# Task to carry out:
All lines from the one containing "Bandáž kolene Jasper 1005C" to the end of the entries below must be output exactly, and no other lines.

# Source data:
= = = = =

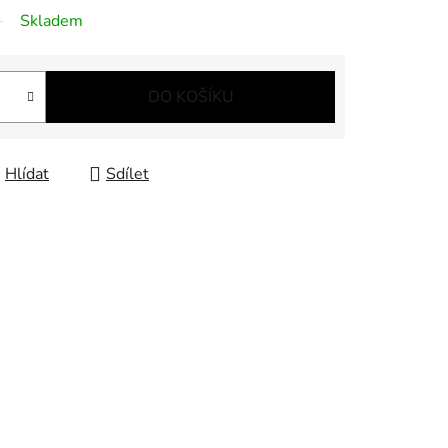
Skladem
DO KOŠÍKU
Hlídat
Sdílet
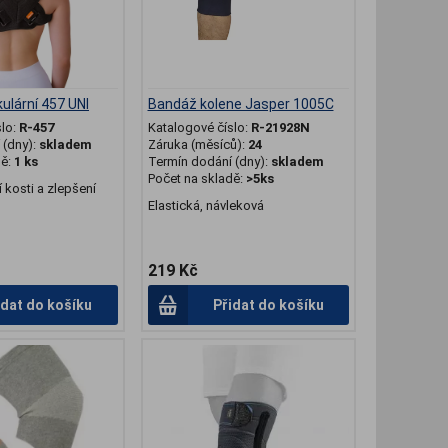
ulární 457 UNI
Bandáž kolene Jasper 1005C
slo:
R-457
Katalogové číslo:
R-21928N
(dny):
skladem
Záruka (měsíců):
24
dě:
1 ks
Termín dodání (dny):
skladem
Počet na skladě:
>5ks
ní kosti a zlepšení
Elastická, návleková
219 Kč
idat do košíku
Přidat do košíku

= = = = =

# Solution:
Bandáž kolene Jasper 1005C
slo:
R-457
Katalogové číslo:
R-21928N
(dny):
skladem
Záruka (měsíců):
24
dě:
1 ks
Termín dodání (dny):
skladem
Počet na skladě:
>5ks
ní kosti a zlepšení
Elastická, návleková
219 Kč
idat do košíku
Přidat do košíku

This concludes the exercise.